President Guillermo Lasso and Conaie representatives met at a dialogue table on Monday, October 4. Photo: EFE / José Jacome
By María Josefina Arce
Ecuador's government has not shown willingness to provide a solution to the demands of the people. Pressured by the protests that have taken place only four months after assuming the presidency, Guillermo Lasso met with representatives of CONAIE, Confederation of Indigenous Nationalities, but there were no concrete results.
No response was given to the issues presented and that today concern many sectors of society, especially the most vulnerable who saw their living conditions worsen in the four years of management of the now former president Lenin Moreno and the arrival of COVID 19.
The outlook doesn't look good at all. In the few months he has been at the helm of the country, Lasso has continued the neoliberal policies of his predecessor. The president did not listen to the demand expressed by the participants in the dialogue of the need to eliminate three decrees approved in 2020 by Moreno regarding fuels.
At the end of the meeting, Leonidas Iza, president of CONAIE, pointed out that there was no openness from the president about the provisions that are increasing fuel prices every month, with the usual consequences for the population.
Nor was any progress made with respect to other problems such as labor flexibilization, contained in the draft Law for the Creation of Opportunities, presented by the authorities, which will lead to insecurity and lack of guarantees for workers.
Union leaders have pointed out that the precariousness of employment does not solve the problem of unemployment, which today affects more than 5% of the economically active population, especially women.

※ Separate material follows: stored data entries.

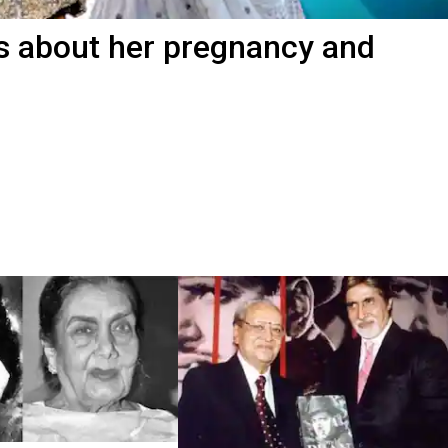
s about her pregnancy and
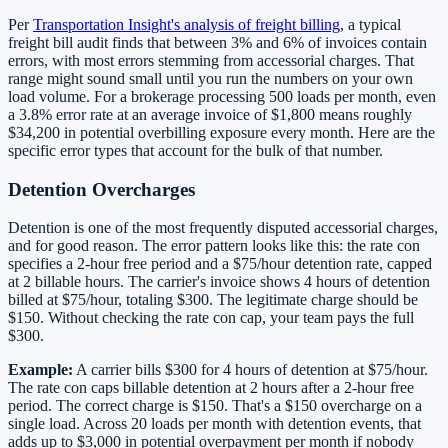
Per
Transportation Insight's analysis of freight billing
, a typical
freight bill audit finds that between 3% and 6% of invoices contain
errors, with most errors stemming from accessorial charges. That
range might sound small until you run the numbers on your own
load volume. For a brokerage processing 500 loads per month, even
a 3.8% error rate at an average invoice of $1,800 means roughly
$34,200 in potential overbilling exposure every month. Here are the
specific error types that account for the bulk of that number.
Detention Overcharges
Detention is one of the most frequently disputed accessorial charges,
and for good reason. The error pattern looks like this: the rate con
specifies a 2-hour free period and a $75/hour detention rate, capped
at 2 billable hours. The carrier's invoice shows 4 hours of detention
billed at $75/hour, totaling $300. The legitimate charge should be
$150. Without checking the rate con cap, your team pays the full
$300.
Example:
A carrier bills $300 for 4 hours of detention at $75/hour.
The rate con caps billable detention at 2 hours after a 2-hour free
period. The correct charge is $150. That's a $150 overcharge on a
single load. Across 20 loads per month with detention events, that
adds up to $3,000 in potential overpayment per month if nobody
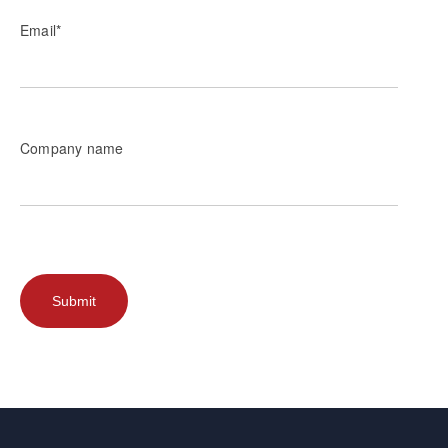
Email
*
Company name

There were no concrete answers to the demand for fair prices for agricultural products and the restructuring of the bank debts of some four million Ecuadorians.
Another issue of interest is the handing over of territories of great biodiversity to transnational capital for mining and oil exploitation, activities that inevitably produce ecological degradation, the dispossession of indigenous and peasant communities from their lands and the violation of their human rights.
The ecological and health damages caused by these extractive actions are more than proven. Oil spills contaminate rivers and lakes, kill the local flora and fauna and cause various diseases in the inhabitants of the area.
The case of the U.S. oil company TEXACO, later acquired by CHEVRON, which caused an ecological and humanitarian disaster in Ecuador, is well known. During its operations, the transnational company dumped 650,000 barrels of crude oil and more than 16 billion gallons of wastewater into the rivers and soils of the Amazon jungle, affecting the health and way of life of more than 30,000 indigenous people and peasants.
Two thousand people have died of cancer due to toxic gases and water and air pollution.
In the face of all these problems that directly affect the population and especially the most vulnerable sectors, the president did not provide solutions. It was a dialogue that did not produce any concrete results and only showed that the government's interests are on one side and those of the citizens on the other.